Tax Planning and Mitigation Strategies

While Section 24 increases tax for most landlords, there are some planning opportunities to consider when completing your Self Assessment.

  • Timing Capital Gains: Capital gains are taxed separately and aren't affected by Section 24. Landlords facing large Section 24 increases might consider realising capital gains in years with lower property profits. Remember, Capital Gains Tax rates for residential property are 18% (basic rate) and 24% (higher rate).
  • Spouse Income Splitting: Joint property ownership between spouses can help manage Section 24's impact by splitting rental income between different tax rates.
  • Incorporation: Many landlords consider incorporation into a limited company to avoid Section 24 entirely. Companies can still deduct mortgage interest fully against rental profits.
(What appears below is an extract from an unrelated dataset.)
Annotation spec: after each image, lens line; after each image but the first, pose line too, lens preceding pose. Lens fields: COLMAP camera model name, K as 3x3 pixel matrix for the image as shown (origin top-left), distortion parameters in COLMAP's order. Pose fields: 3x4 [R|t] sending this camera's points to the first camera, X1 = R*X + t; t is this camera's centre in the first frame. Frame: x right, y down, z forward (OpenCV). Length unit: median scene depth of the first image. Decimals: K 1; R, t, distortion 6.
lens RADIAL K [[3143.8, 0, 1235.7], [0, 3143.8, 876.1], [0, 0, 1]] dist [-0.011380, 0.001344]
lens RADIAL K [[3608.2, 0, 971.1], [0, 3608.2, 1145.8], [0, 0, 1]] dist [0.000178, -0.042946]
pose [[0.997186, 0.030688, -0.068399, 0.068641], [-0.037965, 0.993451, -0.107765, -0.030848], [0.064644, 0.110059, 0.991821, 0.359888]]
Corporation tax rates are 19% on profits up to £250,000 and 25% on profits above this threshold.

Essential Record Keeping and Compliance

Proper record keeping is essential for accurate Section 24 Self Assessment completion. You need to maintain detailed records of all finance costs throughout the tax year.

Keep records of:

  • Monthly mortgage statements showing interest payments
  • Annual mortgage interest certificates from lenders
  • Loan arrangement fee documentation
  • Interest payments on family loans or bridging finance
  • Apportionment calculations for mixed-use properties

From April 2026, Making Tax Digital requirements will mandate quarterly digital record keeping for most landlords, making this documentation even more important.
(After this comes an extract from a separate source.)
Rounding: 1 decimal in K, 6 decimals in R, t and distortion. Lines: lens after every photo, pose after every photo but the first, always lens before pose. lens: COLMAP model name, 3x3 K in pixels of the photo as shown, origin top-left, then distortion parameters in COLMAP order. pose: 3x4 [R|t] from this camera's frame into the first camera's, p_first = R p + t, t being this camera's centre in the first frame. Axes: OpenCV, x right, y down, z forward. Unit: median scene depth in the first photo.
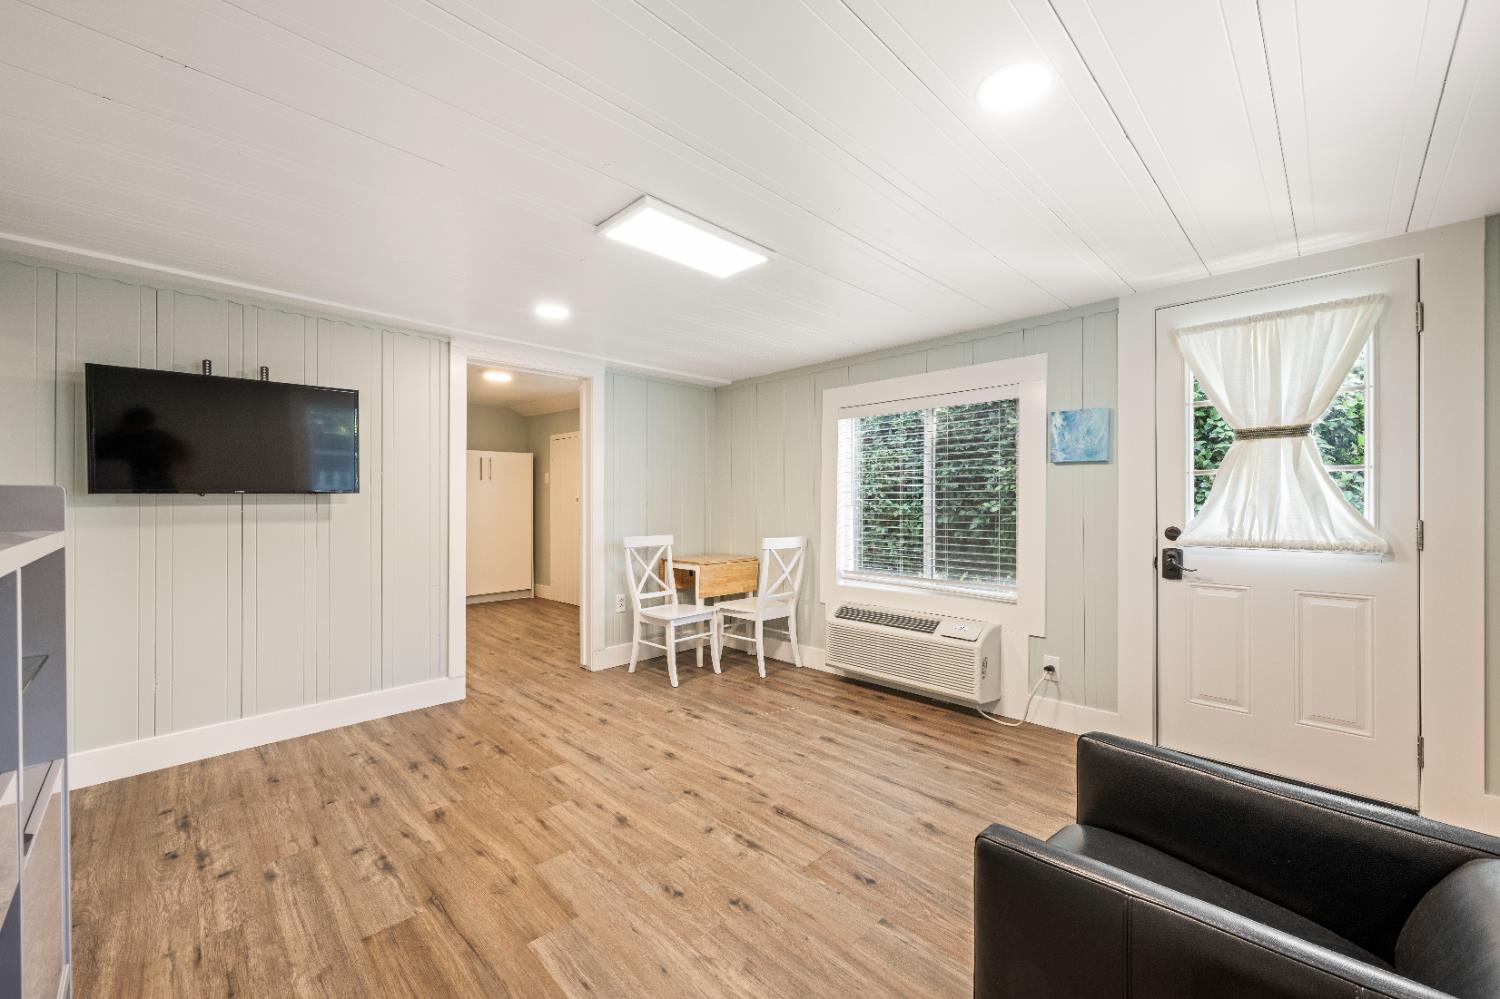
lens RADIAL K [[594.5, 0, 753.7], [0, 594.5, 499.2], [0, 0, 1]] dist [-0.002701, 0.000012]
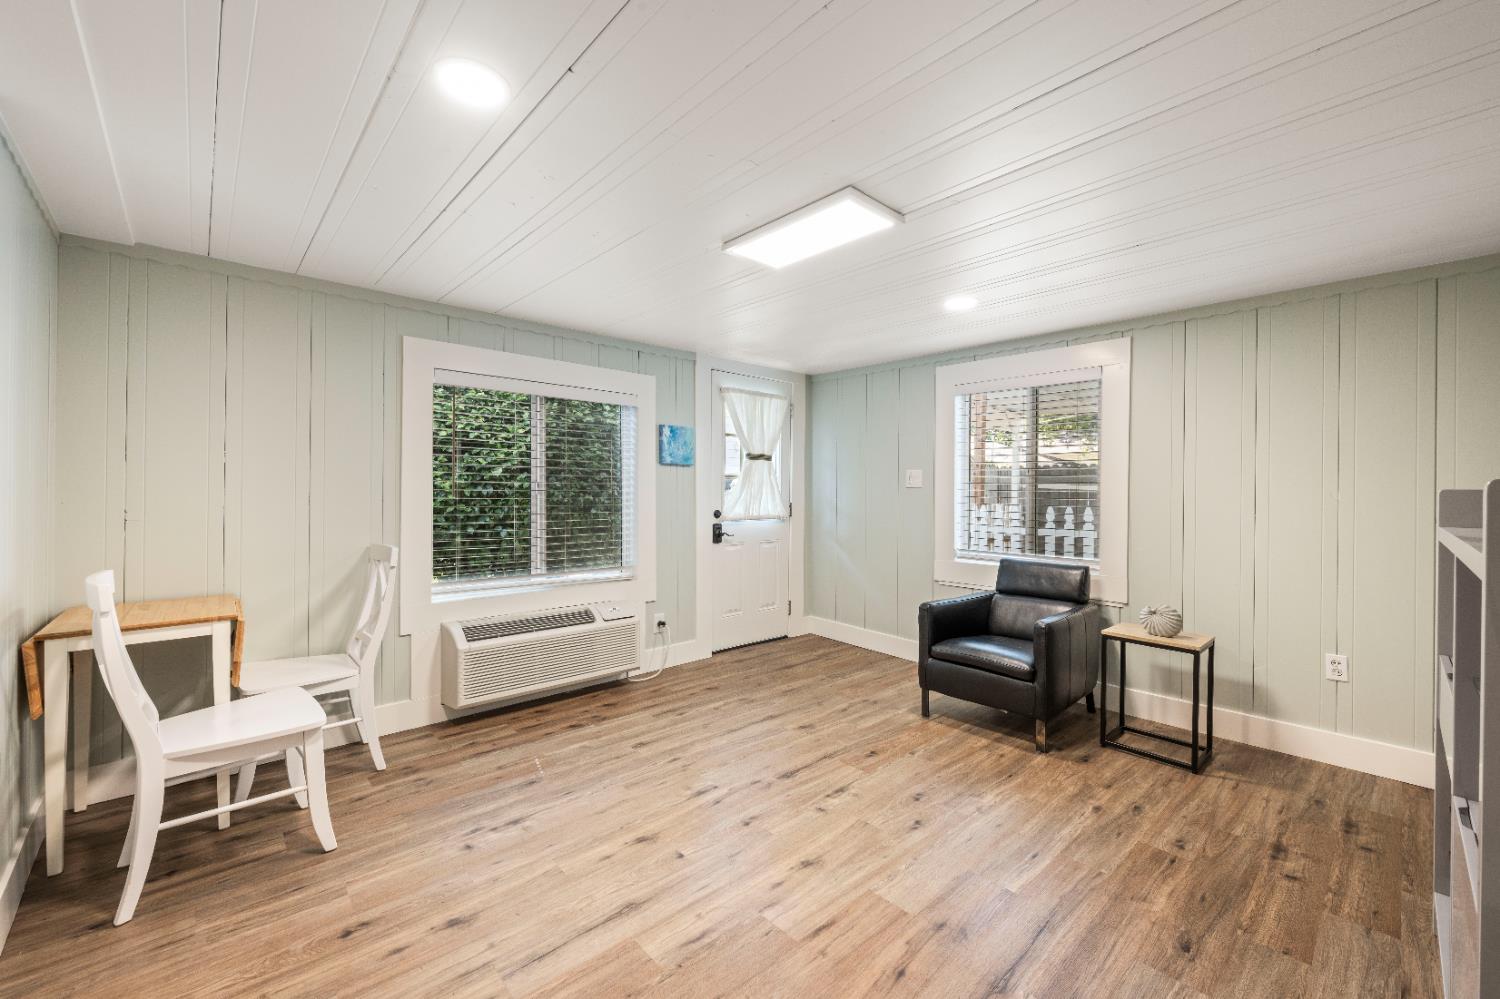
lens RADIAL K [[594.5, 0, 753.7], [0, 594.5, 499.2], [0, 0, 1]] dist [-0.002701, 0.000012]
pose [[0.038619, -0.011521, 0.999188, -0.794566], [-0.011171, 0.999866, 0.011961, -0.002390], [-0.999192, -0.011624, 0.038485, 0.767871]]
Getting Professional Help and Future Changes

Section 24 calculations can become complex, especially for landlords with large portfolios or mixed property types. Many landlords benefit from professional support to ensure their Self Assessment is completed correctly. Property accountants can help with accurate SA105 completion, tax planning, incorporation analysis, and MTD compliance preparation.

Looking ahead, from April 2027, property income will be subject to separate tax rates (22% basic, 42% higher, 47% additional rate) rather than general income tax rates. This may interact with Section 24 tax credits in complex ways. Landlords should start planning for these changes now, as they may affect decisions about property retention, incorporation, or portfolio restructuring.

Understanding how to complete your Section 24 self assessment correctly is crucial for accurate tax compliance and optimal tax planning. The restrictions have fundamentally changed property investment taxation, but proper completion of your SA105 forms ensures you claim all available relief while meeting your obligations to HMRC.